> _SOURCE DOCUMENT_

*-*-*

82.     On 22 October 1997, the General Council decided to grant Hungary a limited waiver from its export subsidy commitments until 31 December 2001, in accordance with Article IX of the WTO Agreement.(122)

 

X. Article 9     back to top

A. Text of Article 9

Article 9: Export Subsidy Commitments

1.     The following export subsidies are subject to reduction commitments under this Agreement:

 

(a)     the provision by governments or their agencies of direct subsidies, including payments-in-kind, to a firm, to an industry, to producers of an agricultural product, to a cooperative or other association of such producers, or to a marketing board, contingent on export performance;

 

(b)     the sale or disposal for export by governments or their agencies of non-commercial stocks of agricultural products at a price lower than the comparable price charged for the like product to buyers in the domestic market;

 

(c)     payments on the export of an agricultural product that are financed by virtue of governmental action, whether or not a charge on the public account is involved, including payments that are financed from the proceeds of a levy imposed on the agricultural product concerned or on an agricultural product from which the exported product is derived;

 

(d)     the provision of subsidies to reduce the costs of marketing exports of agricultural products (other than widely available export promotion and advisory services) including handling, upgrading and other processing costs, and the costs of international transport and freight;

 

(e)     internal transport and freight charges on export shipments, provided or mandated by governments, on terms more favourable than for domestic shipments;

 

(f)     subsidies on agricultural products contingent on their incorporation in exported products.

*-*-*

> _RECORD EXCERPTS_
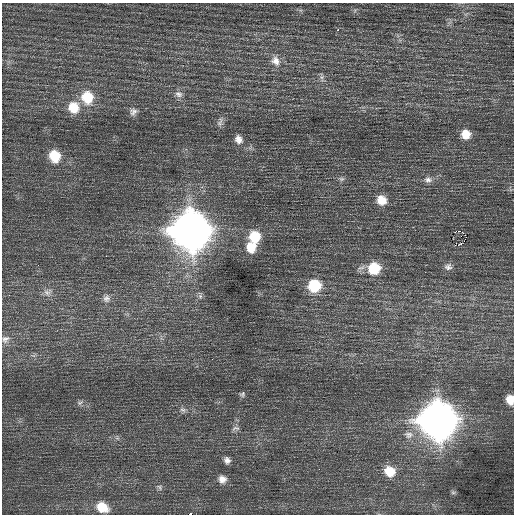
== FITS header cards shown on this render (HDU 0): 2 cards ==
NAXIS1  =                  512 / Axis length
NAXIS2  =                  512 / Axis length

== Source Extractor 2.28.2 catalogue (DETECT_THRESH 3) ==
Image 512 x 512 px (HDU 0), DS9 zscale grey, 1 PNG px = 1 image px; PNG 516 x 516 px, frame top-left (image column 1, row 512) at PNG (2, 3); no overlay
Background 0.377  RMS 0.74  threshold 2.22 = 3 sigma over >= 5 px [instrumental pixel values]
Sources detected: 43; all 43 listed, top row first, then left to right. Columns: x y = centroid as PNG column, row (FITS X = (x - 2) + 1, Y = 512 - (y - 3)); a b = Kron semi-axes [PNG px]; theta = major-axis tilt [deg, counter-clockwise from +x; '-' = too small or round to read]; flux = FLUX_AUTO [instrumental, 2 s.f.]
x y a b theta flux
338 30 3 2 - 570
275 61 15 12 -56 470
322 77 7 5 90 120
179 94 11 8 -17 250
87 97 15 14 - 1300
73 107 14 13 - 960
133 112 10 9 - 220
220 122 13 6 74 190
466 134 10 10 - 600
238 139 11 9 -60 310
54 156 12 10 -71 1300
341 179 8 5 -19 110
428 180 11 8 0 240
381 200 10 10 - 690
190 230 16 15 - 110000
459 231 4 2 - 180
465 235 5 2 - 87
255 237 12 11 - 1400
458 245 4 2 - 510
251 247 12 10 89 920
106 256 2 2 - 140
448 267 10 8 4 190
374 268 13 12 - 1400
314 286 13 12 - 1800
47 292 10 7 -26 210
9 295 2 2 - 26
200 296 7 5 -47 110
106 298 10 9 - 210
5 339 11 8 34 210
243 393 4 3 - 210
510 399 8 6 -77 530
80 403 7 6 - 110
183 410 9 6 -18 140
438 420 16 15 - 92000
236 428 11 6 0 140
408 435 12 10 0 370
227 460 8 7 - 210
390 471 12 10 -34 890
222 479 9 9 - 330
159 487 8 5 -61 120
453 492 7 5 -11 95
102 507 13 10 -29 890
191 514 3 2 - 2700
At the frame edge (FLAGS 8, measured only in part): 2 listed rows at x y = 510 399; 191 514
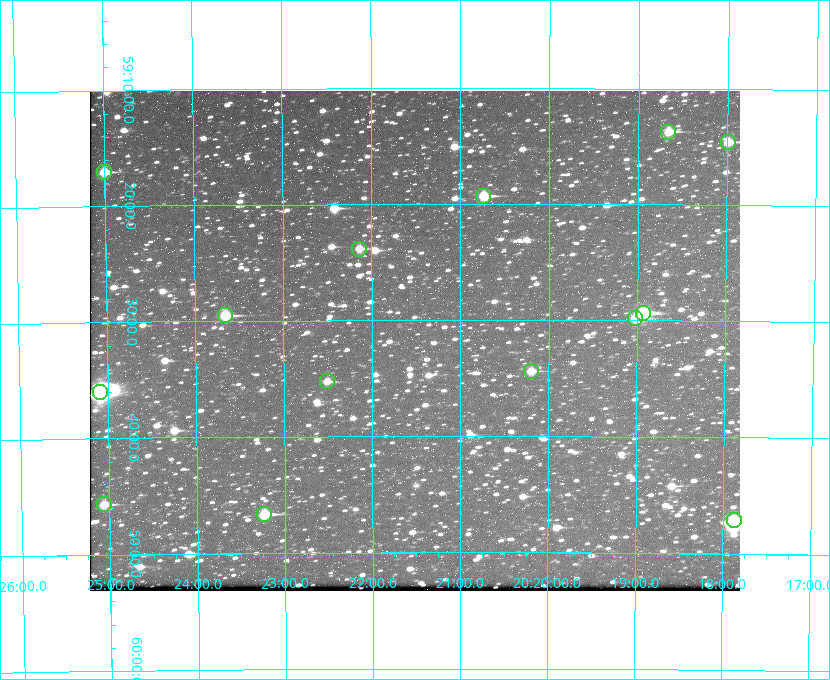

*-*-*

> _TASKS FOR THIS EXERCISE_
**A)** In the export subsidy text, until what date was Hungary's limited waiver from its export subsidy commitments granted?
**B)** From the entries, reproduce verbatim the lines beginning with the one containing "Source Extractor 2.28.2" and continuing through the one containing "[instrumental pixel values]".

> _SOLUTIONS FOR EACH TASK_
**A)** 31 December 2001

**B)**
== Source Extractor 2.28.2 catalogue (DETECT_THRESH 3) ==
Image 512 x 512 px (HDU 0), DS9 zscale grey, 1 PNG px = 1 image px; PNG 516 x 516 px, frame top-left (image column 1, row 512) at PNG (2, 3); no overlay
Background 0.377  RMS 0.74  threshold 2.22 = 3 sigma over >= 5 px [instrumental pixel values]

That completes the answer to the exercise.